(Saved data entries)
----
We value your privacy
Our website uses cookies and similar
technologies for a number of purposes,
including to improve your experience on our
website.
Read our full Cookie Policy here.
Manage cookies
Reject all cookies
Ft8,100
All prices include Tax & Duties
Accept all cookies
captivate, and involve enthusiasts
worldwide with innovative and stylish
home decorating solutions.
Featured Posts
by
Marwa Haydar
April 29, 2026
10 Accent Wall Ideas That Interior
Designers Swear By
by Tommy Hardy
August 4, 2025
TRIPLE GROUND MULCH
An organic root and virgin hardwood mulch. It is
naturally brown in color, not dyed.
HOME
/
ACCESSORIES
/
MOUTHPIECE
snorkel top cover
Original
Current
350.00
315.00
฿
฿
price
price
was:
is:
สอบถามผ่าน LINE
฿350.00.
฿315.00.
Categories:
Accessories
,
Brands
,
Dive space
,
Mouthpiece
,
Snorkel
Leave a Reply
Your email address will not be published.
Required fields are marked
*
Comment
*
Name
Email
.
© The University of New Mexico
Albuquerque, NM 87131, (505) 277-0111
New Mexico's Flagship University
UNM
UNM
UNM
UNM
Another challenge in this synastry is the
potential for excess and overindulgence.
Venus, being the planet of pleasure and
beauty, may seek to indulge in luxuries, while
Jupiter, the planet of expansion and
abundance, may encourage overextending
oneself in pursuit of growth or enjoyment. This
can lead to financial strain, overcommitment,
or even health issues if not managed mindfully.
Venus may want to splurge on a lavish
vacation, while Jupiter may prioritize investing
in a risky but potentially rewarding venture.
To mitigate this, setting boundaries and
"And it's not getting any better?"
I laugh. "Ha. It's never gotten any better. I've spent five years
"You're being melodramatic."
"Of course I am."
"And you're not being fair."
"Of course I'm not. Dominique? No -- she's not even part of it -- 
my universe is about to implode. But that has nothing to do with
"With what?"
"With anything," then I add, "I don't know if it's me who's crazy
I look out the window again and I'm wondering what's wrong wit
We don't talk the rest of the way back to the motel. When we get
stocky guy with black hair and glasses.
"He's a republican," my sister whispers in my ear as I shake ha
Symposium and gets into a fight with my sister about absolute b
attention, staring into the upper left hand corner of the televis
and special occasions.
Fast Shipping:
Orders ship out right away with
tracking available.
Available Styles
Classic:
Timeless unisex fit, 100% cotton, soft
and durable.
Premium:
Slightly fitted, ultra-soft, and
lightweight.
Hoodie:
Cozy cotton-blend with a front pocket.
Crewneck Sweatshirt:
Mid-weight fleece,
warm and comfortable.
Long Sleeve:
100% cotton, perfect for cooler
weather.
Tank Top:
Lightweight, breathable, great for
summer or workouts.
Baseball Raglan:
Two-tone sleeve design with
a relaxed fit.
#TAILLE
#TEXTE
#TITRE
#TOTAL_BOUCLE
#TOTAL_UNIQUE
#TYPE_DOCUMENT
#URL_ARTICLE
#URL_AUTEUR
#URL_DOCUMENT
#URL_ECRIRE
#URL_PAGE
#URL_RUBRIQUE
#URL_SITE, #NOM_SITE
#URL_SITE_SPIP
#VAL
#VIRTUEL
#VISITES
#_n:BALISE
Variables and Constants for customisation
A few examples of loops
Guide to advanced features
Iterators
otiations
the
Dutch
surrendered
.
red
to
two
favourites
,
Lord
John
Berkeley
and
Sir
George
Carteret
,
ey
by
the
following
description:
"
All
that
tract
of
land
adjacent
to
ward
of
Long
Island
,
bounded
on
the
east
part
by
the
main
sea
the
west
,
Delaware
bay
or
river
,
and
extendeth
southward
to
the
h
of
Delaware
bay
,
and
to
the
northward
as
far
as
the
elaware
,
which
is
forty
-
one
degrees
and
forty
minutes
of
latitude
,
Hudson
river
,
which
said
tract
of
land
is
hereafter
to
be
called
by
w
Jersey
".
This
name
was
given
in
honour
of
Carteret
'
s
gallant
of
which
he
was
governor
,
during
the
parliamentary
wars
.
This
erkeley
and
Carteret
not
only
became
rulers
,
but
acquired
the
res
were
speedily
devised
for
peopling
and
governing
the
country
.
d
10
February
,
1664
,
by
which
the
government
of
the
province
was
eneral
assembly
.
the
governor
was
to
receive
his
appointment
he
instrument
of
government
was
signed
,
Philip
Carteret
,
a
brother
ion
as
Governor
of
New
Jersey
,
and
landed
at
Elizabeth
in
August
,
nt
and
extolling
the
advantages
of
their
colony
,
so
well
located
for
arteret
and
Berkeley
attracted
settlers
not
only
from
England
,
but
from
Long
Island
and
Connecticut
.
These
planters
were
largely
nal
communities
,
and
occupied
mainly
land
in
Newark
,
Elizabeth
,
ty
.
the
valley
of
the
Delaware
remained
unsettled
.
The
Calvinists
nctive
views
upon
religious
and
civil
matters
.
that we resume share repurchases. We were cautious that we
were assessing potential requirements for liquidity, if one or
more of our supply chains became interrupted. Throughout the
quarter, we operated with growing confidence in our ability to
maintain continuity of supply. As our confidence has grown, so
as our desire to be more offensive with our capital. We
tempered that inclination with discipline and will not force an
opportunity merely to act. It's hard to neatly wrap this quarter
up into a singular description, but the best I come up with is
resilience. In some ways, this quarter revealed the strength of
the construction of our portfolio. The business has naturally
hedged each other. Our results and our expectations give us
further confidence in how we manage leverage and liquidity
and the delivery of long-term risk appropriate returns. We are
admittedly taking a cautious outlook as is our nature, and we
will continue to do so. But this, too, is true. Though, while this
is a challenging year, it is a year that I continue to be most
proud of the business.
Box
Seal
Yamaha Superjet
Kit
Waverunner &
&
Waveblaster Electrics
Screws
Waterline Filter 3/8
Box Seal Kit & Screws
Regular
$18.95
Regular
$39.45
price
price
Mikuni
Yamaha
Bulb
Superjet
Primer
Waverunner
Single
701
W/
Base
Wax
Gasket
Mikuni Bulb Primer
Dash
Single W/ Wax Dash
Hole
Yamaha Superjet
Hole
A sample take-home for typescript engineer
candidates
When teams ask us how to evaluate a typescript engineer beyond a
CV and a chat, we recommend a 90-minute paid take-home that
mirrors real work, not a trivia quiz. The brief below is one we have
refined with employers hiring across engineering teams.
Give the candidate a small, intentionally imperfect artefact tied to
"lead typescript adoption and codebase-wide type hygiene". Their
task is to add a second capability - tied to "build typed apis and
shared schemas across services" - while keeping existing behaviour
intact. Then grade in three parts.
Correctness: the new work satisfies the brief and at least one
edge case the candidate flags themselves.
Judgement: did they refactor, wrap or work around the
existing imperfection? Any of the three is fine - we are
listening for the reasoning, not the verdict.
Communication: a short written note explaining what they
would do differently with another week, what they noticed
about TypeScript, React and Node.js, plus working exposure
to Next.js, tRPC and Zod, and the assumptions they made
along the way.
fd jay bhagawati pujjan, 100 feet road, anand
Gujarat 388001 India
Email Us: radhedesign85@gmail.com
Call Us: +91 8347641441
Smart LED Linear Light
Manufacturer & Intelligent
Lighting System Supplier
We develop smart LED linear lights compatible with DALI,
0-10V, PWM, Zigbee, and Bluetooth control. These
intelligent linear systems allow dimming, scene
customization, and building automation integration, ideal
----
**Your task**
Search the entries for the word "Jupiter" and copy every line that holds it.

**Response box**
Jupiter, the planet of expansion and
vacation, while Jupiter may prioritize investing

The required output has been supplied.